PROBLEM » Skip the images and return the records below exactly.

[Stored data entries]

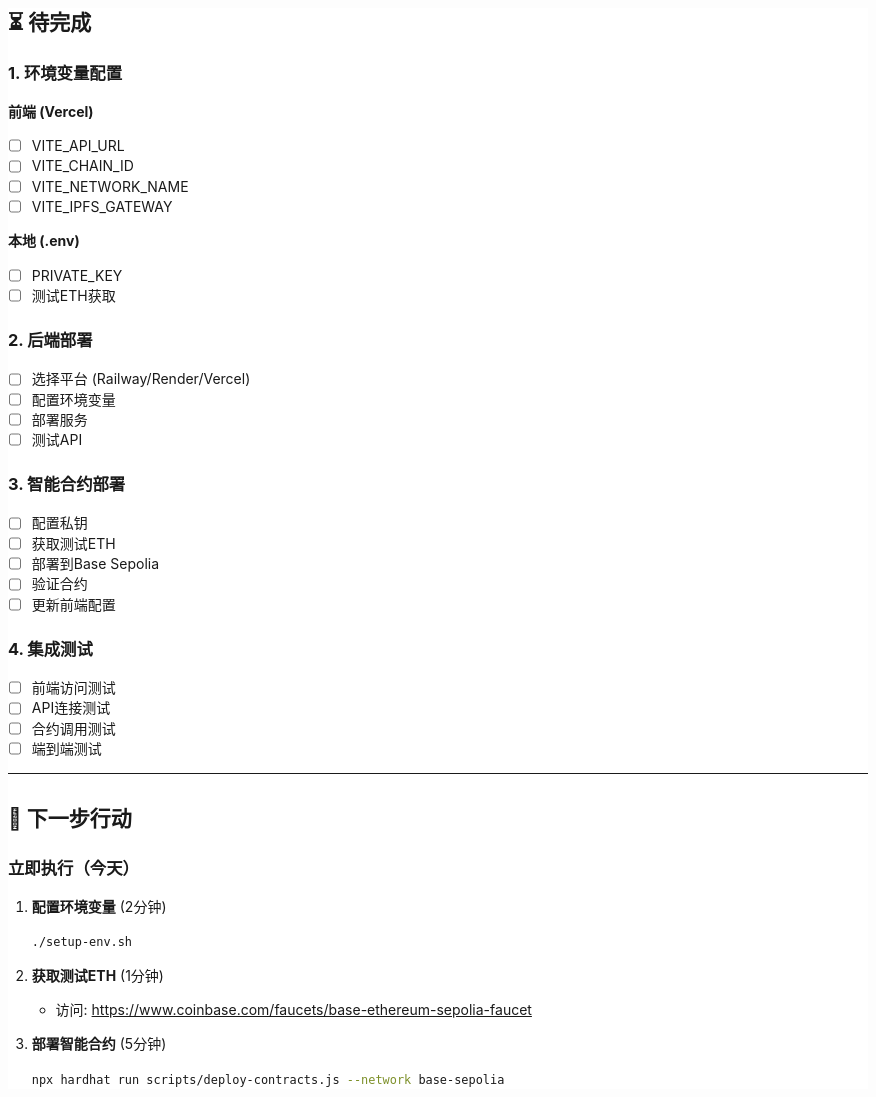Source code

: ## ⏳ 待完成

### 1. 环境变量配置

**前端 (Vercel)**
- [ ] VITE_API_URL
- [ ] VITE_CHAIN_ID
- [ ] VITE_NETWORK_NAME
- [ ] VITE_IPFS_GATEWAY

**本地 (.env)**
- [ ] PRIVATE_KEY
- [ ] 测试ETH获取

### 2. 后端部署

- [ ] 选择平台 (Railway/Render/Vercel)
- [ ] 配置环境变量
- [ ] 部署服务
- [ ] 测试API

### 3. 智能合约部署

- [ ] 配置私钥
- [ ] 获取测试ETH
- [ ] 部署到Base Sepolia
- [ ] 验证合约
- [ ] 更新前端配置

### 4. 集成测试

- [ ] 前端访问测试
- [ ] API连接测试
- [ ] 合约调用测试
- [ ] 端到端测试

---

## 🚀 下一步行动

### 立即执行（今天）

1. **配置环境变量** (2分钟)
   ```bash
   ./setup-env.sh
   ```

2. **获取测试ETH** (1分钟)
   - 访问: https://www.coinbase.com/faucets/base-ethereum-sepolia-faucet

3. **部署智能合约** (5分钟)
   ```bash
   npx hardhat run scripts/deploy-contracts.js --network base-sepolia
   ```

WRITTEN RESPONSE »
Source code

: ## ⏳ 待完成

### 1. 环境变量配置

**前端 (Vercel)**
- [ ] VITE_API_URL
- [ ] VITE_CHAIN_ID
- [ ] VITE_NETWORK_NAME
- [ ] VITE_IPFS_GATEWAY

**本地 (.env)**
- [ ] PRIVATE_KEY
- [ ] 测试ETH获取

### 2. 后端部署

- [ ] 选择平台 (Railway/Render/Vercel)
- [ ] 配置环境变量
- [ ] 部署服务
- [ ] 测试API

### 3. 智能合约部署

- [ ] 配置私钥
- [ ] 获取测试ETH
- [ ] 部署到Base Sepolia
- [ ] 验证合约
- [ ] 更新前端配置

### 4. 集成测试

- [ ] 前端访问测试
- [ ] API连接测试
- [ ] 合约调用测试
- [ ] 端到端测试

---

## 🚀 下一步行动

### 立即执行（今天）

1. **配置环境变量** (2分钟)
   ```bash
   ./setup-env.sh
   ```

2. **获取测试ETH** (1分钟)
   - 访问: https://www.coinbase.com/faucets/base-ethereum-sepolia-faucet

3. **部署智能合约** (5分钟)
   ```bash
   npx hardhat run scripts/deploy-contracts.js --network base-sepolia
   ```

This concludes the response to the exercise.